Interview mit Vandana Shiva über Kontaminierung, Monopole und Idiotie bei der Verwendung von Saatgut

ILA vom 13.08.2013
von Gerold Schmidt, ILA Nr. 367, S. 54-55

  Die ausgebildete Physikerin Dr. Vandana Shiva ist Feministin, alternative Nobelpreisträgerin (1993), Globalisierungskritikerin und als Umweltaktivistin in Indien und weltweit mit ihrer 1991 gegründeten Organisation Navdanya für die Vielfalt und Bewahrung traditionellen Saatgutes gegen die internationalen Biotechkonzerne engagiert. Ende April befand sie sich auf Einladung des Studienzentrums für den Wandel im mexikanischen Landbau (Ceccam) in Mexiko. Shiva nahm im Bundesstaat Oaxaca als Ehrengast und Zeugin an der nationalen Voranhörung des Permanenten Völkertribunals (TPP), Kapitel Mexiko, über die Kontaminierung des einheimischen Mais durch Genmais teil (zum Thema vgl. auch ila 362, Feb. 2013). Außerdem standen Presskonferenzen in Oaxaca und Mexiko-Stadt sowie öffentliche Vorträge auf ihrem Programm. Unter anderem sprach sie im völlig überfüllten Hörsaal der Physik-Fakultät der Nationalen Autonomen Universität Mexikos vor gut 1000 meist studentischen ZuhörerInnen*. Im Interview mit Gerold Schmidt äußerte sie sich zu Mexiko, dem Machtstreben von Konzernen wie Monsanto und der Saatgutsouveränität.
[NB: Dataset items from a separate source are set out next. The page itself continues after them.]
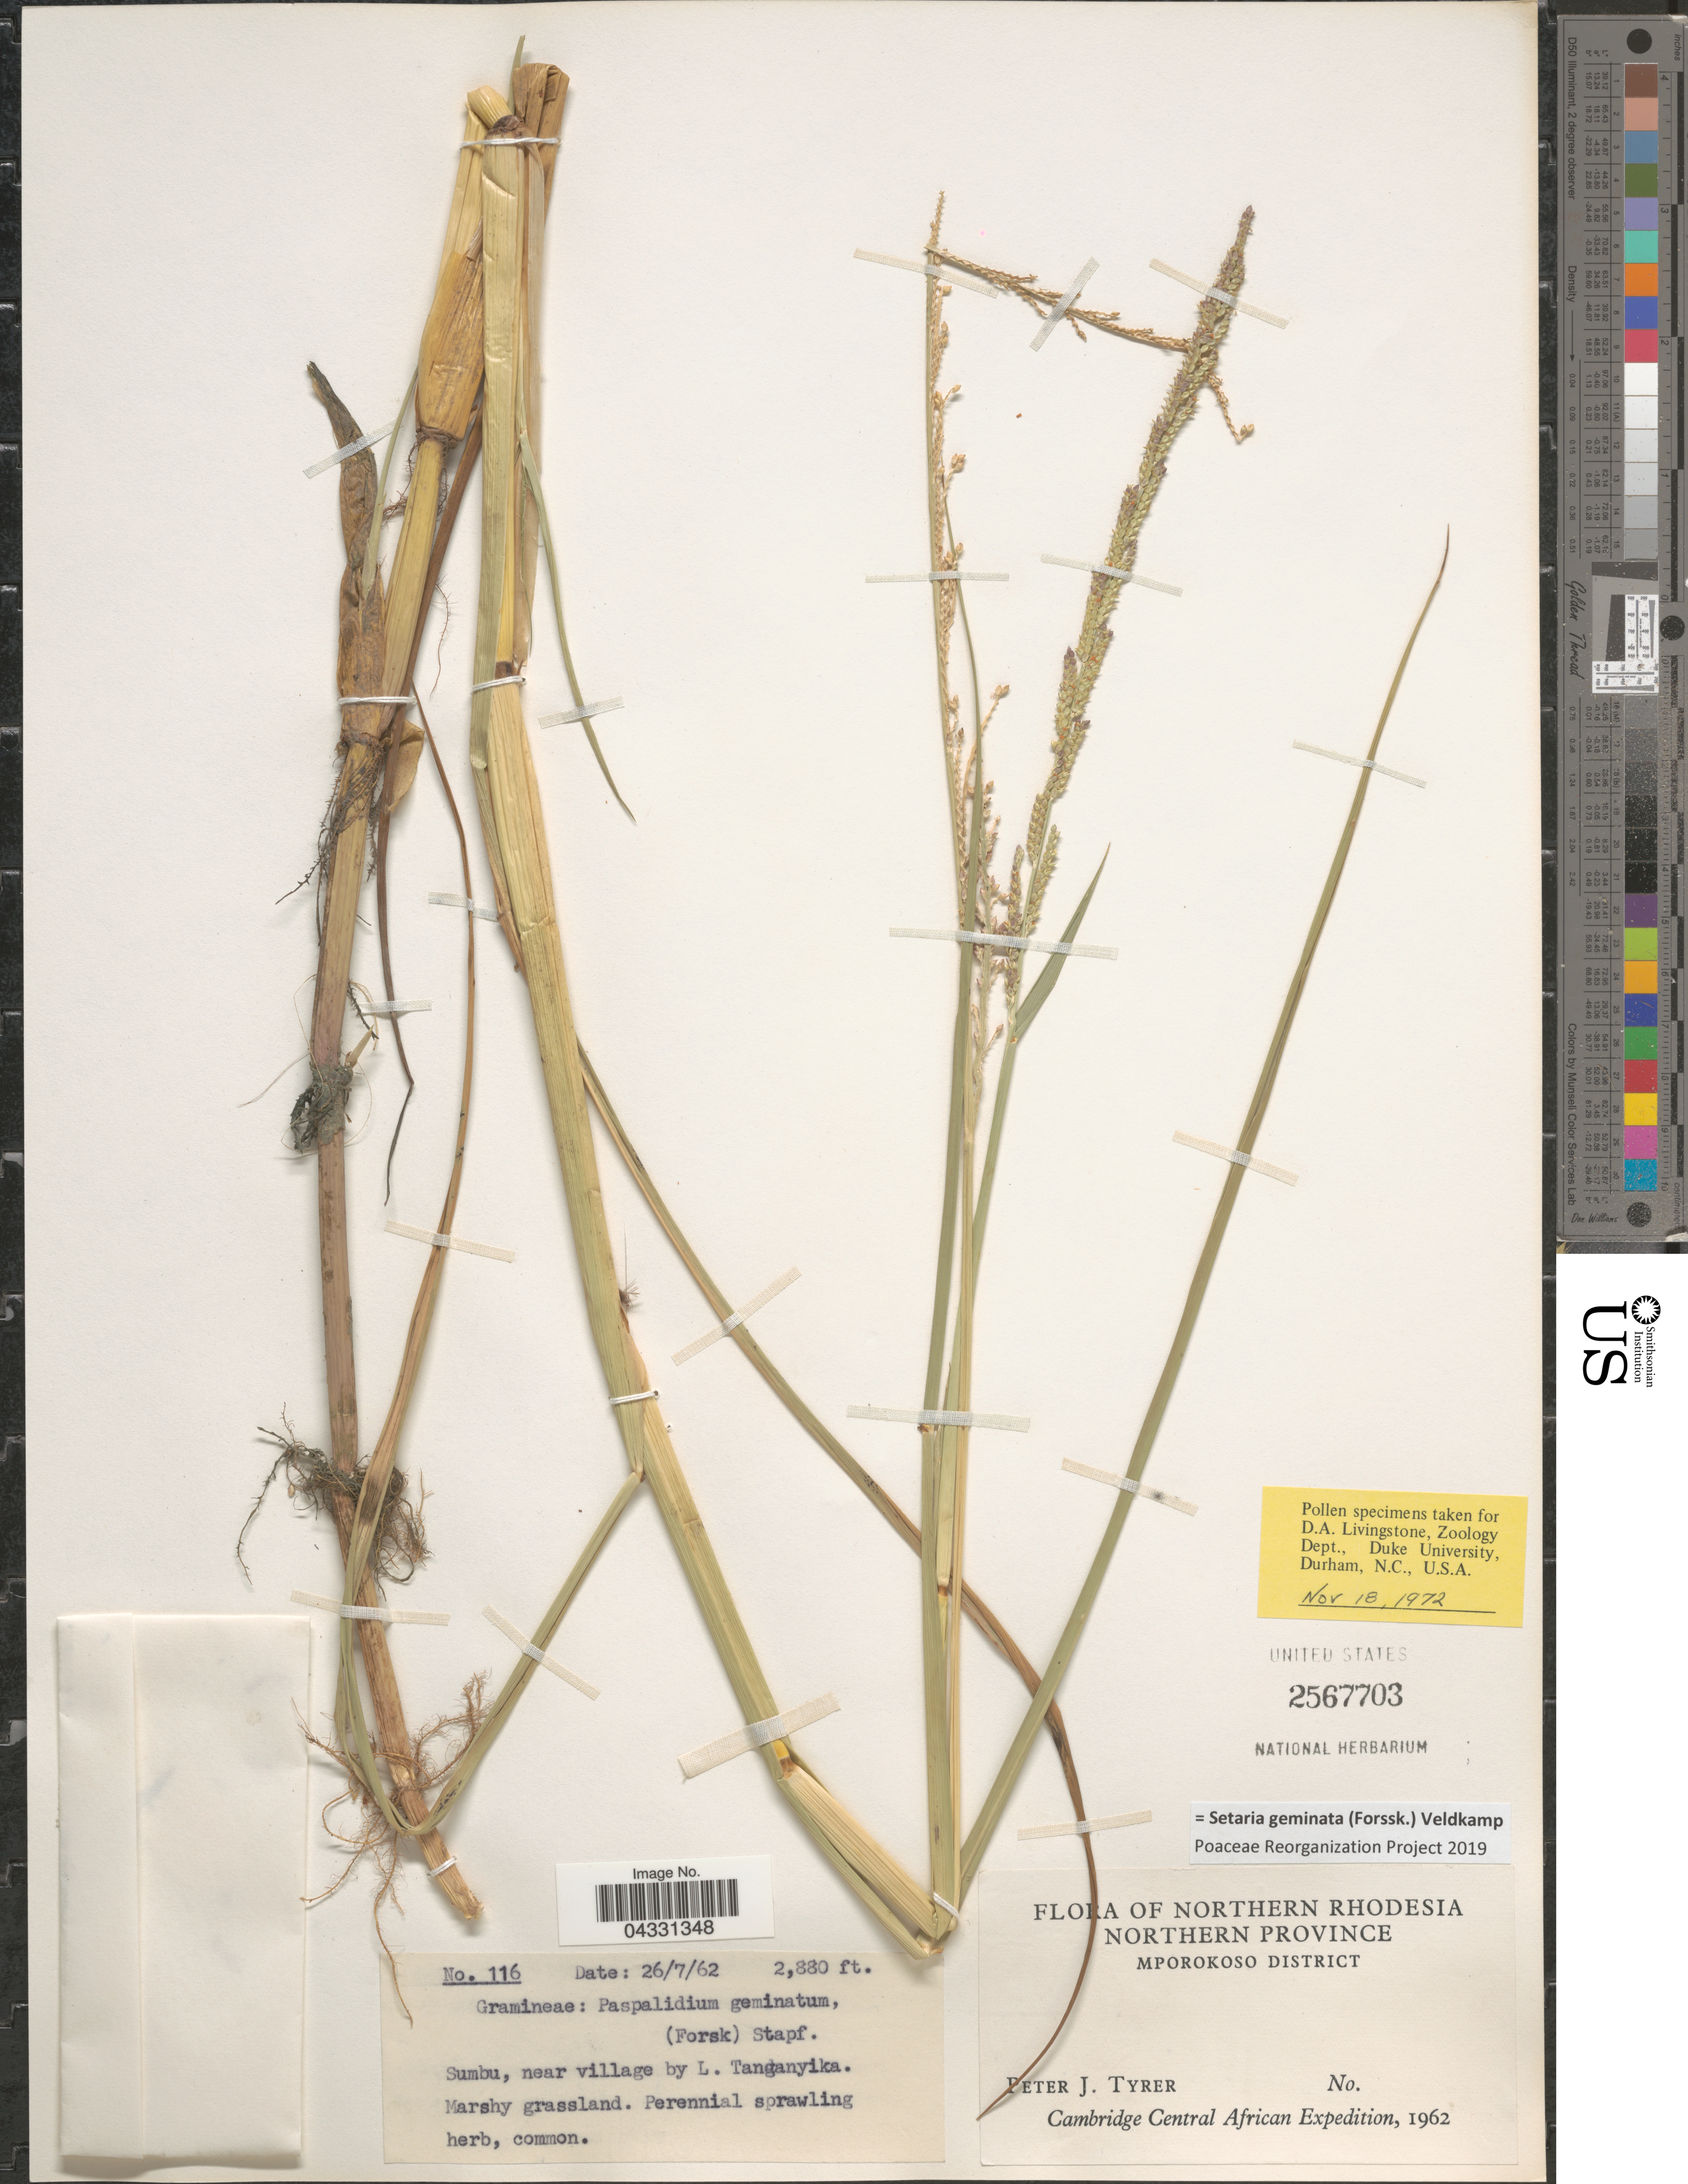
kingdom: Plantae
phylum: Tracheophyta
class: Liliopsida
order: Poales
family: Poaceae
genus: Setaria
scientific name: Setaria geminata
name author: (Forssk.) Veldkamp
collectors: P. Tyrer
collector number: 116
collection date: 1962-07-26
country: Zambia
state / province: Northern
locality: Sumbu, near village by L. Tanganyika. Northern Rhodesia. Mporokoso District. Cambridge Central African Expedition, 1962.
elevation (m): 878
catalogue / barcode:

Vandana, wir führen das Interview in Mexiko. Warum haben Sie die weite Reise von Indien nach Mexiko unternommen?

Ich wollte meine Solidarität mit der Bewegung gegen den Genmais zeigen. Es existieren viele Gründe warum es keinen Platz für Genmais in Mexiko gibt. Diese Region hat der Welt die Maisvielfalt geschenkt. In jedem der Saatkörner stecken Millionen Jahre Evolution. Und tausende Jahre kleinbäuerlicher Züchtung. Das ist Intelligenz. In den 1980-er Jahren merkten Konzerne wie Monsanto, dass sie Lizenzgebühren für jede Saatgutpflanze einnehmen konnten, indem sie intellektuelle Eigentumsrechte für sich beanspruchten und die Intelligenz der Natur und der Bauern leugneten. Darum müssen sie die Saatgutvielfalt, die Saatgutsouveränität und die Nahrungsmittelsouveränität zerstören. Warum sollten ihnen Bauern Nutzungsgebühren zahlen, die über eigenes Saatgut verfügen? Mexiko ist die Wiege der Maisvielfalt. Mit der Vielfalt geht die Freiheit der Bauern einher, über ihr eigenes Saatgut zu verfügen. In Mexiko wird viel von der Gewalt gegen den Mais gesprochen, denn für alle indigenen Kulturen ist Saatgut nicht einfach eine Sache. Es bedeutet Kultur, Leben. Es handelt sich auch um einen Krieg gegen die Freiheit. Wir brauchen Saatgut-Souveränität, wir brauchen Saatgut-Vielfalt. Beim Saatgut beginnt die Freiheit.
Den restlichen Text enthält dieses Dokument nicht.